Exercise instructions |
Your answer must be an exact copy of the data below, minus any pictures.

[Start of section]

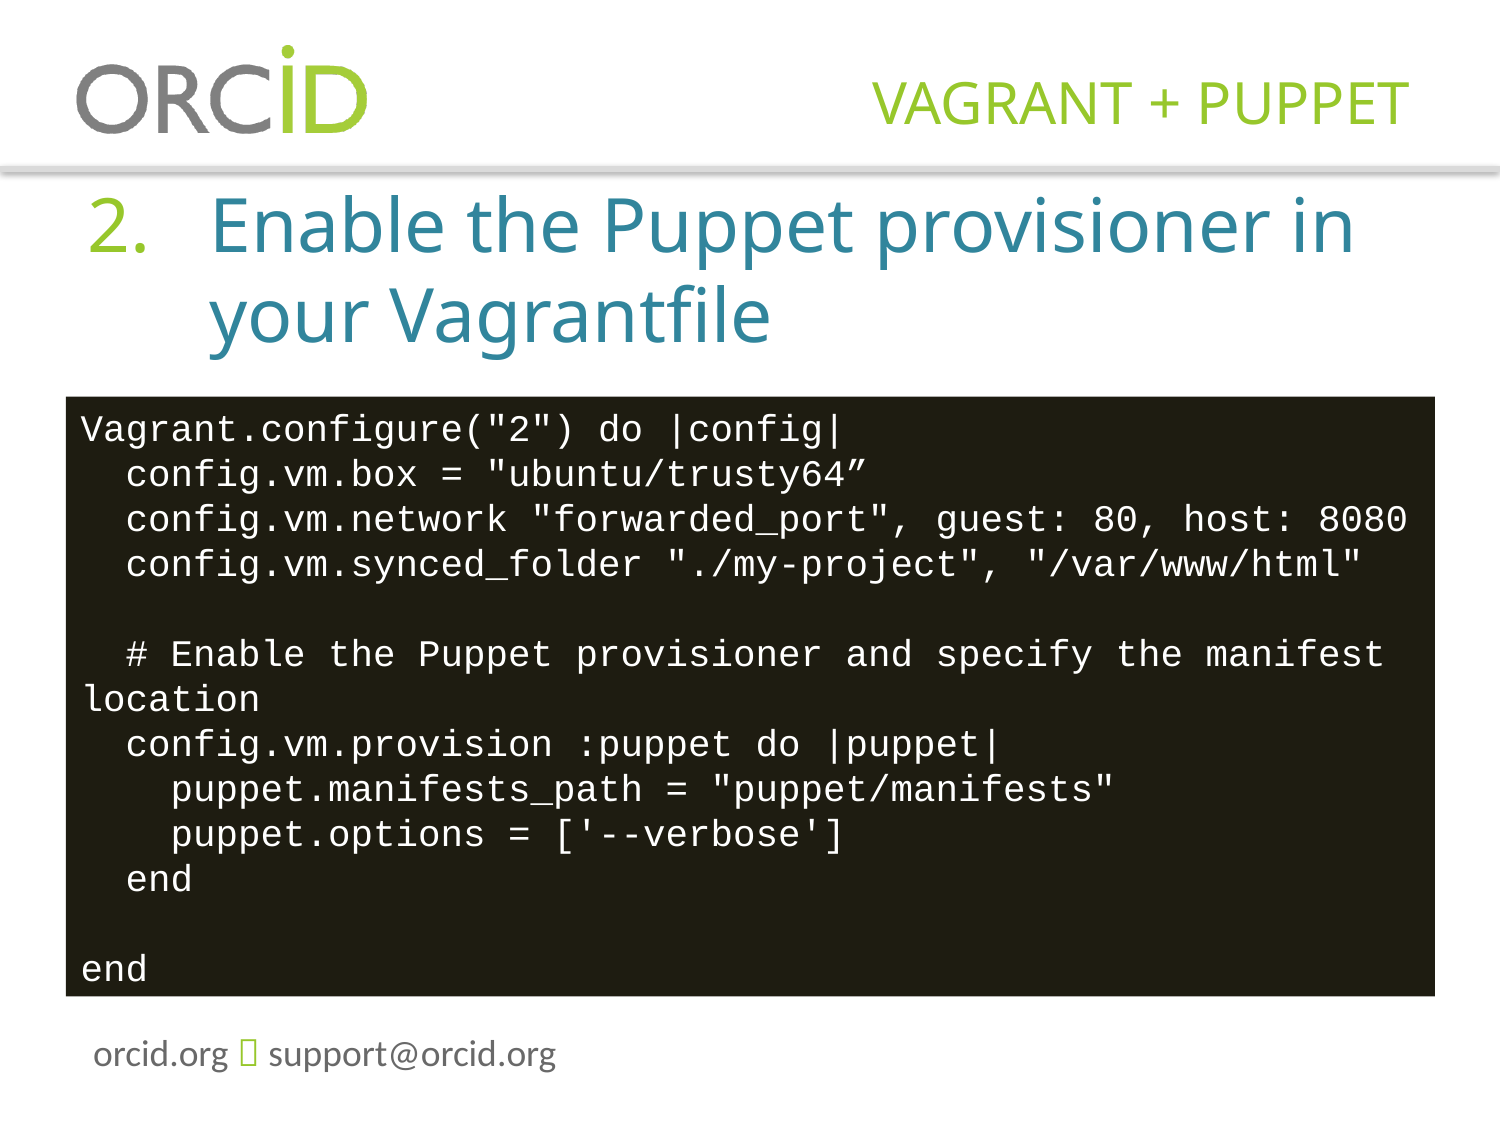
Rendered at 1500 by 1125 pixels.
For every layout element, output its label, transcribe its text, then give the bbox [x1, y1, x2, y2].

text_box Vagrant.configure("2") do |config| config.vm.box = "ubuntu/trusty64” config.vm.network "forwarded_port", guest: 80, host: 8080 config.vm.synced_folder "./my-project", "/var/www/html" # Enable the Puppet provisioner and specify the manifest location config.vm.provision :puppet do |puppet| puppet.manifests_path = "puppet/manifests" puppet.options = ['--verbose'] end end [65, 396, 1435, 997]
title VAGRANT + PUPPET [460, 58, 1425, 147]
list Enable the Puppet provisioner in your Vagrantfile [72, 170, 1425, 396]
picture [75, 45, 367, 134]
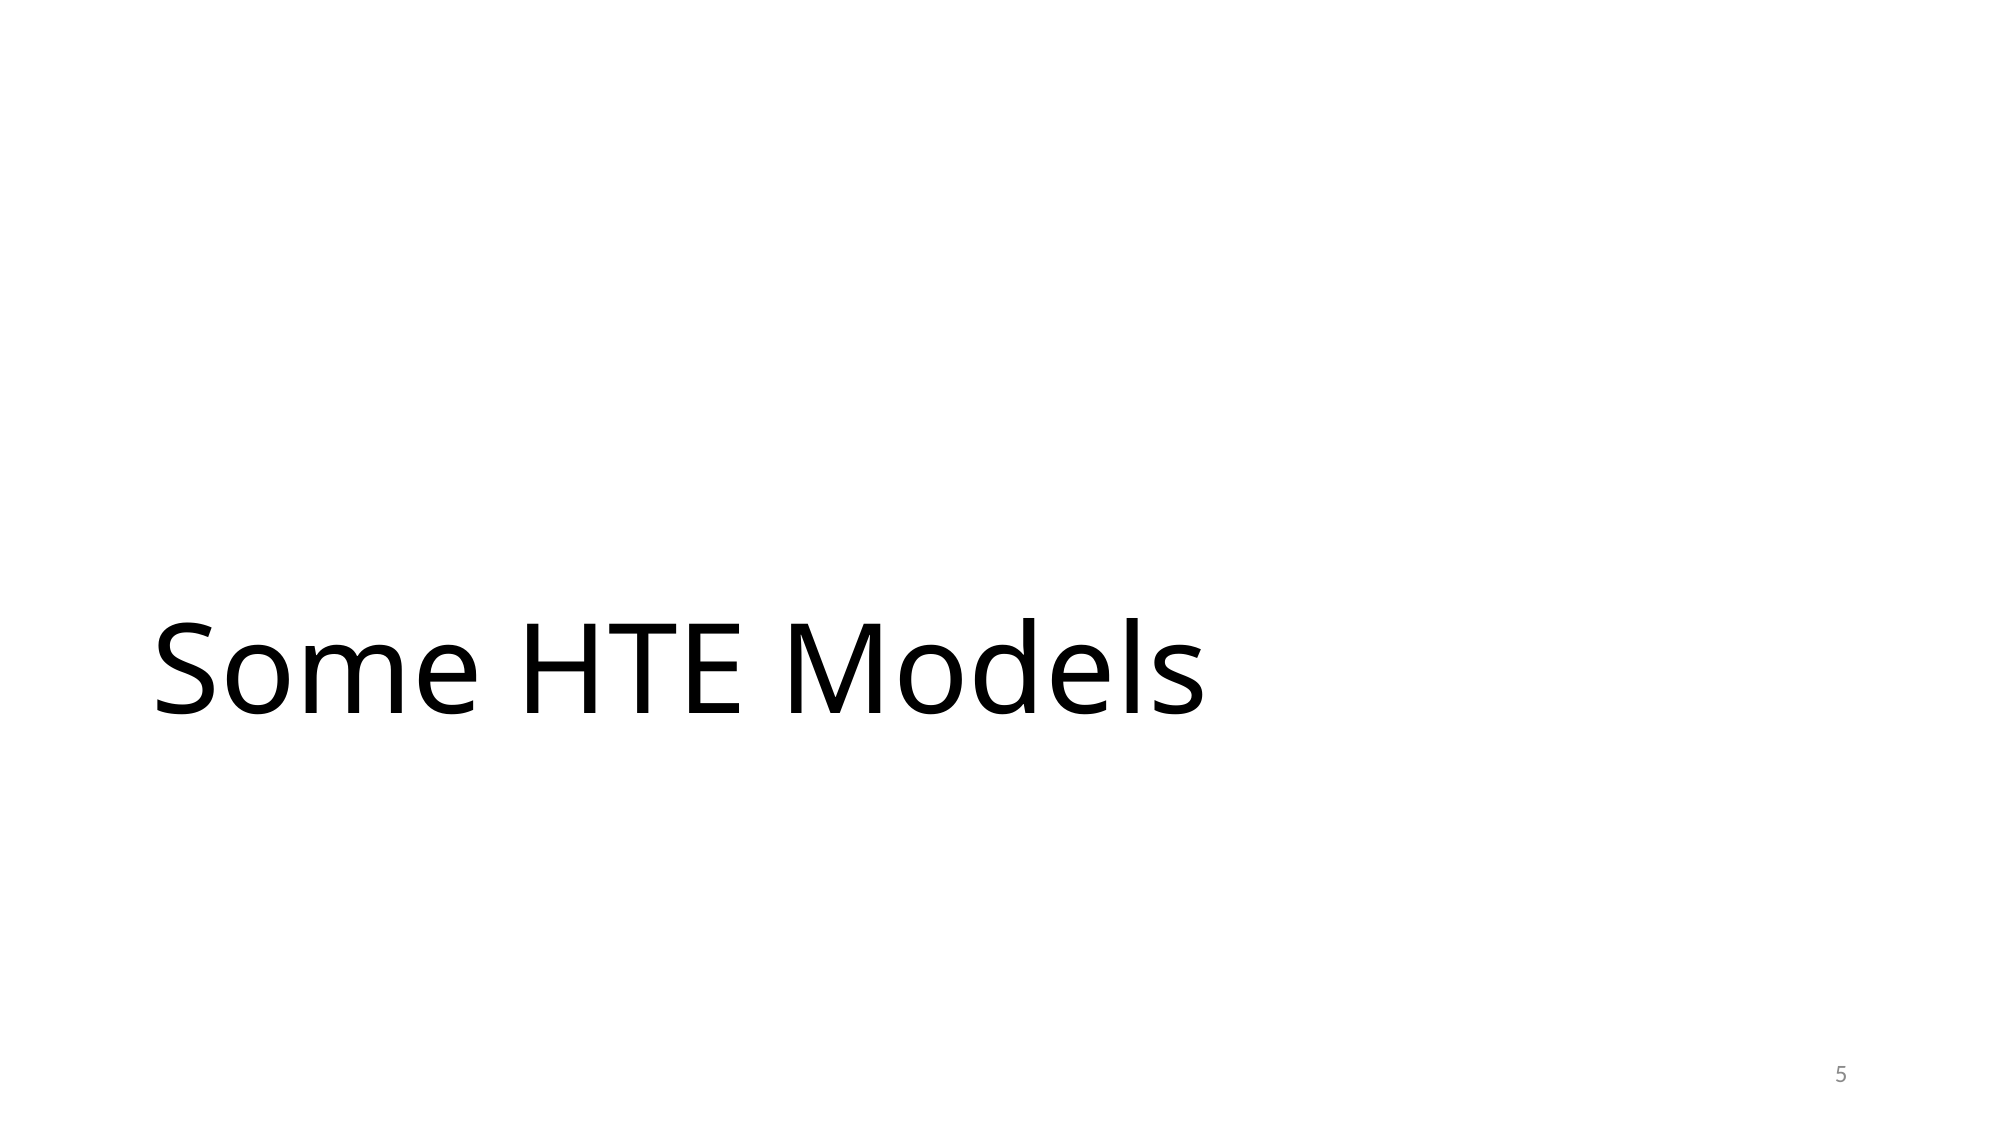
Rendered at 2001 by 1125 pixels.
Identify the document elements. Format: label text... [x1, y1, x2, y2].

title Some HTE Models [136, 280, 1862, 749]
slide_number 5 [1412, 1042, 1863, 1103]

[End of section]

Solution for this problem |
Rendered at 1500 by 1125 pixels.
For every layout element, output its label, transcribe its text, then give the bbox [x1, y1, x2, y2].

text_box Vagrant.configure("2") do |config| config.vm.box = "ubuntu/trusty64” config.vm.network "forwarded_port", guest: 80, host: 8080 config.vm.synced_folder "./my-project", "/var/www/html" # Enable the Puppet provisioner and specify the manifest location config.vm.provision :puppet do |puppet| puppet.manifests_path = "puppet/manifests" puppet.options = ['--verbose'] end end [65, 396, 1435, 997]
title VAGRANT + PUPPET [460, 58, 1425, 147]
list Enable the Puppet provisioner in your Vagrantfile [72, 170, 1425, 396]
picture [75, 45, 367, 134]
Rendered at 2001 by 1125 pixels.
Identify the document elements. Format: label text... [x1, y1, x2, y2].

title Some HTE Models [136, 280, 1862, 749]
slide_number 5 [1412, 1042, 1863, 1103]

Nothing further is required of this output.